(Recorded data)
☆ ☆ ☆

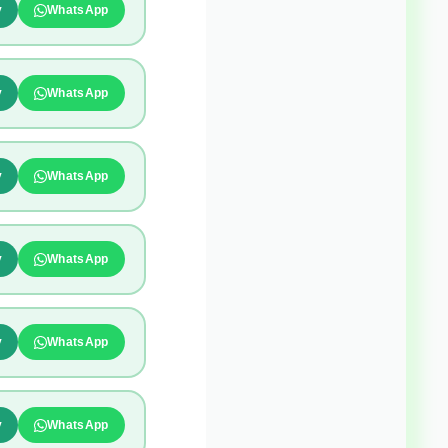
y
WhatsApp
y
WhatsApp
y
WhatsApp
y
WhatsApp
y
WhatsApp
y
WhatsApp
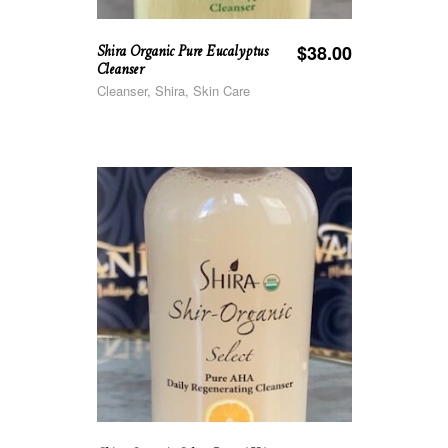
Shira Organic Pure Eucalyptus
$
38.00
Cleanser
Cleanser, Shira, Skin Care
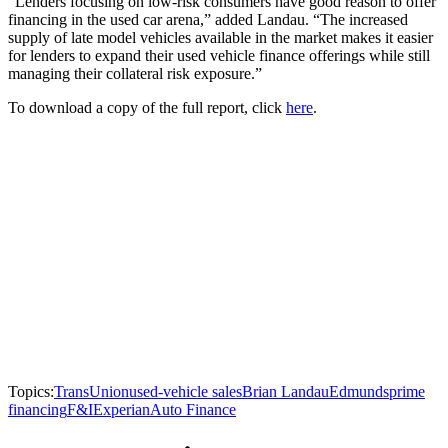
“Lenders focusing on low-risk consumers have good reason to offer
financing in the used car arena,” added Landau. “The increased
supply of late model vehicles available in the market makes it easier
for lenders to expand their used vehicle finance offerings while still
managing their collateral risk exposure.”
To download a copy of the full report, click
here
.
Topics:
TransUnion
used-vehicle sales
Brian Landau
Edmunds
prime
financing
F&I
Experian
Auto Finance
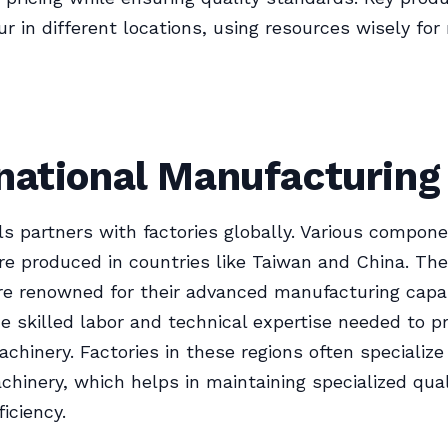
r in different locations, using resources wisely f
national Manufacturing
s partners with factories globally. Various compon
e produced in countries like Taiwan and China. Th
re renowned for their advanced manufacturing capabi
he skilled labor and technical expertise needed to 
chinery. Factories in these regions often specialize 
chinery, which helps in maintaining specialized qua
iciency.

☆ ☆ ☆

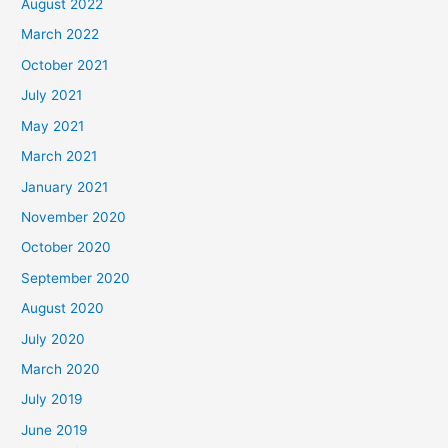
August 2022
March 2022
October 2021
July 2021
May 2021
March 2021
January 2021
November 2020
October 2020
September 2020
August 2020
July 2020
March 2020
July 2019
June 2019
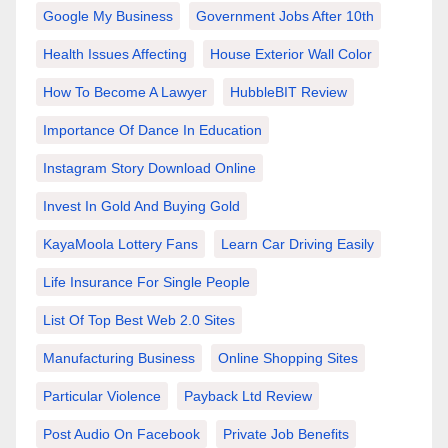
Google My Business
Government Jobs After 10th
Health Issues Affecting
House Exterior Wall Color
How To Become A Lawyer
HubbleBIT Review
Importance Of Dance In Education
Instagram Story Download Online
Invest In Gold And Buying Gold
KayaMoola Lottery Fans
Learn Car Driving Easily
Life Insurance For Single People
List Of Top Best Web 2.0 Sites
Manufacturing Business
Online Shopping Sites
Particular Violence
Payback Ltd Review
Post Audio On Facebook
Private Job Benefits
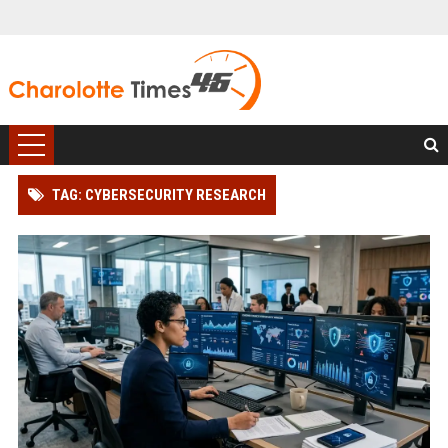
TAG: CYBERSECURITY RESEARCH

☆ ☆ ☆

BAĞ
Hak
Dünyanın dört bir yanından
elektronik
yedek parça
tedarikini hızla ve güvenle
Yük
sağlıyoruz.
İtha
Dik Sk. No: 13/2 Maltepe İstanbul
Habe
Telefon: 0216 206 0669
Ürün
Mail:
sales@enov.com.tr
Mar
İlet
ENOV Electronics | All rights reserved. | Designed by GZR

☆ ☆ ☆

How many lines in these entries contain the string "Shira"? State the number and nothing more.

● Output for this task: 2